22 SEPTEMBER 2007, Page 21

Don't despise paper it's a central pillar of civilisation

PAUL JOHNSON ne need not be depressed by lugubrious calculations of how many trees are chopped down to produce one edition of a popular newspaper. The timber industry is so profitable that there are probably more usable trees than ever. Still, we should not take paper for granted. Considering that it is made of old rags and pulp and whatnot, it is a daily miracle.

In the artist's household in which I grew up, where drawing, watercolour and etching were paramount, there was never any danger of us underestimating the importance of paper. As the headmaster of an art school, my father was sent endless samples by the big art-paper manufacturers, and I learned to recognise by sight the weight, absorption power, quality and resilience of all the different grades. My father quoted Turner's famous dictum: Always respect your paper.' I still get a thrill from contemplating a sheet of it before my pencil, crayon or brush makes its first mark. Not even a discalced Carmelite nun is more virginal than a new piece of paper on your drawing board. Your first line on it is an aesthetic crossing of the Rubicon which can never be retracted. My father would never allow a rubber except in extremis, saying: 'Think carefully before you draw a line, then a rubber is unnecessary.' In any case erasure never really works, unlike oil painting on canvas. In drawing and still more in watercolour, every step is irrevocable. That is what makes it so exciting and adult. In watercolour particularly you have to think hard, and ahead. It is rather like chess, where the ability to calculate 12 moves in advance is the mark of a good player. The watercolourist must put his lighter colours on first and proceed in descending order of darkness (like visiting hell', as Fuseli used to say). The virgin paper itself is the ultimate highlight and must be retained with fierce tenacity. So the paper itself is a key part of the work of art.

Since my childhood in the 1930s there has been a benevolent revolution in the use of paper. Then, at any rate in the Potteries where I lived, working-class families rarely could afford loo paper. They used cut up newspapers. The luxurious softness of modern bumpf was unknown, even to the rich. Old newspapers lined cupboards and shelves, too, and were much used by charwomen, as they were then called. One thing I do regret is that it is not just politically incorrect but actually unlawful to wrap up fish-and-chips in old copies of newspapers. This removes an entire dimension of the delight we enjoyed once — the pleasure of reading interesting stuff you might have missed while gobbling the unhealthy, fatty mouthfuls. How we impoverish our lives by the futile pursuit of Health and Safety! How can we ever keep healthy or be truly safe in this ephemeral world?

But if good, cheap loo paper is recent, what about paper kitchen towels? One busy housewife and first-class cook I know says that the paper towel is a more useful invention than the dishwasher. I agree because I need them for my painting in watercolour: so much more agreeable and less messy than the old studio rags. Moreover paper towels can actually be used in the watercolour process, to speed up drying and to create special effects: they are instruments of the art, like brushes. I prefer them to tissues as a rule. But of course I would not deny the importance of the tissue, perhaps the greatest invention of the 20th century. It did not cure the common cold but it helps to make the scourge bearable. A sliver of it is the best thing when you cut yourself shaving. If I stuff a handful of tissues into my trouser pocket when I get up, I am sure to find half a dozen uses for them before the day is out. But kitchen paper has the advantage of toughness. I know a girl who uses them to dry dishes, thinking it more sanitary.

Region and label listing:
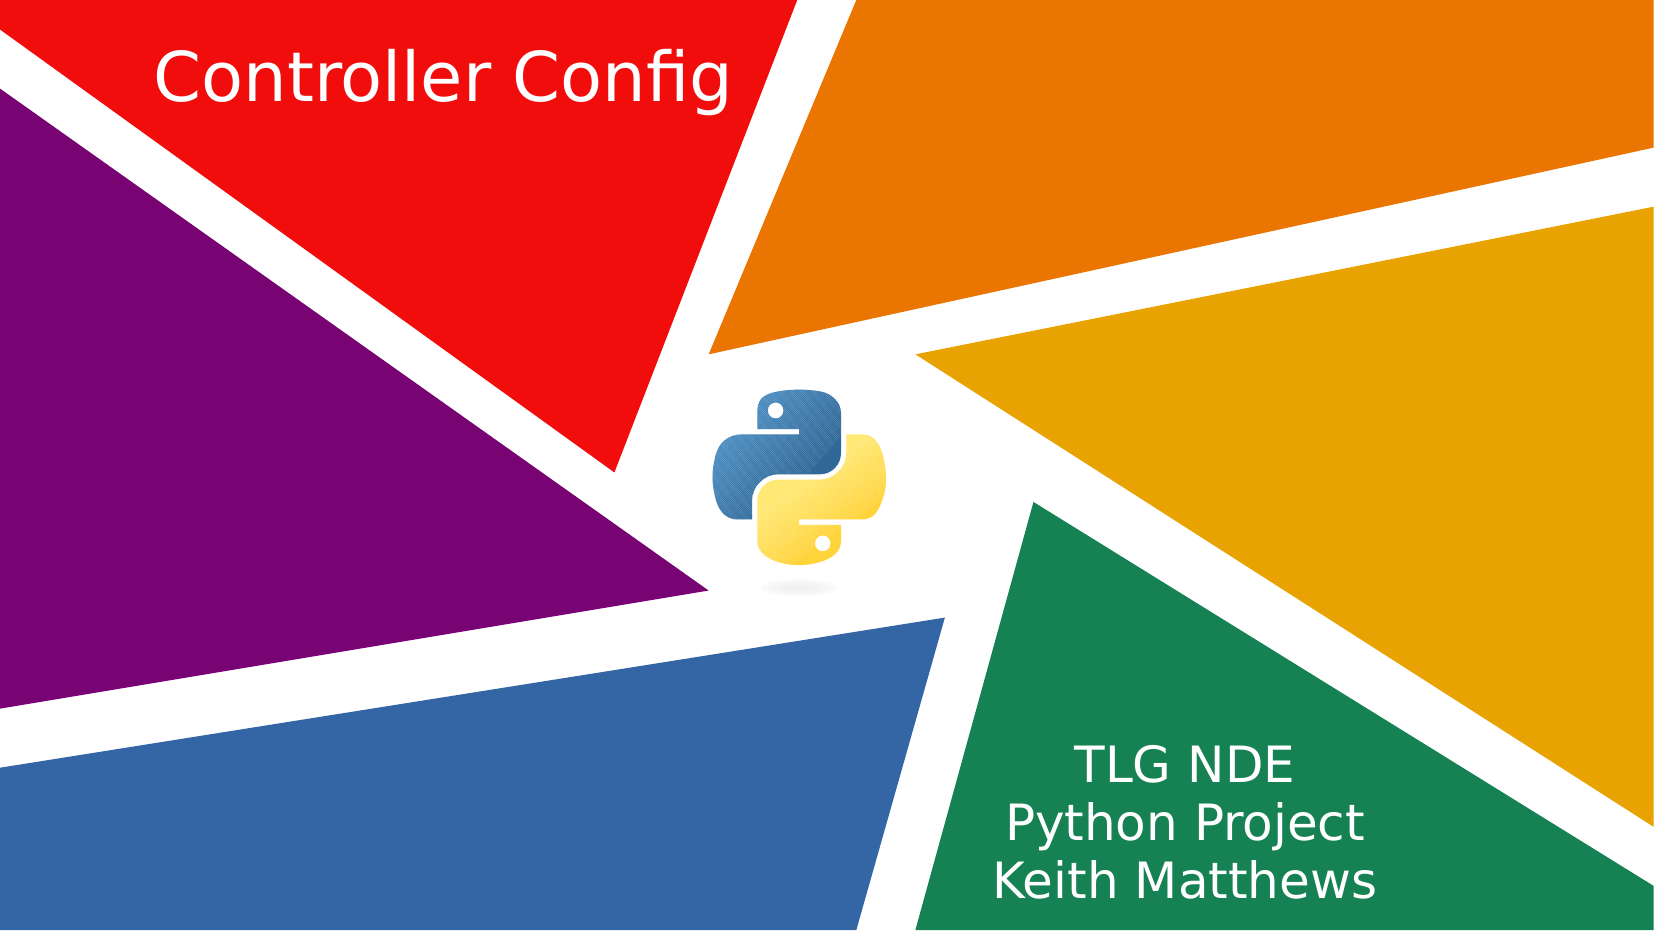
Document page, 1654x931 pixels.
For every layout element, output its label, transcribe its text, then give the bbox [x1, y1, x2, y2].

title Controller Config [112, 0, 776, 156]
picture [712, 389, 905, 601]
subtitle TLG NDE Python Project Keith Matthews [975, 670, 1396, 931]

→ Problems to solve:
A. In the essay on paper, switch "trees" to "forests" and write out the stretch from "Don't despise paper" through "a daily miracle.".
B. Please transcribe every line of the records word for word, omitting the pictures.
The essay on paper and the records have no connection to each other.

→ The results:
A.
Don't despise paper it's a central pillar of civilisation

PAUL JOHNSON ne need not be depressed by lugubrious calculations of how many forests are chopped down to produce one edition of a popular newspaper. The timber industry is so profitable that there are probably more usable forests than ever. Still, we should not take paper for granted. Considering that it is made of old rags and pulp and whatnot, it is a daily miracle.

B.
Document page, 1654x931 pixels.
For every layout element, output its label, transcribe its text, then give the bbox [x1, y1, x2, y2].

title Controller Config [112, 0, 776, 156]
picture [712, 389, 905, 601]
subtitle TLG NDE Python Project Keith Matthews [975, 670, 1396, 931]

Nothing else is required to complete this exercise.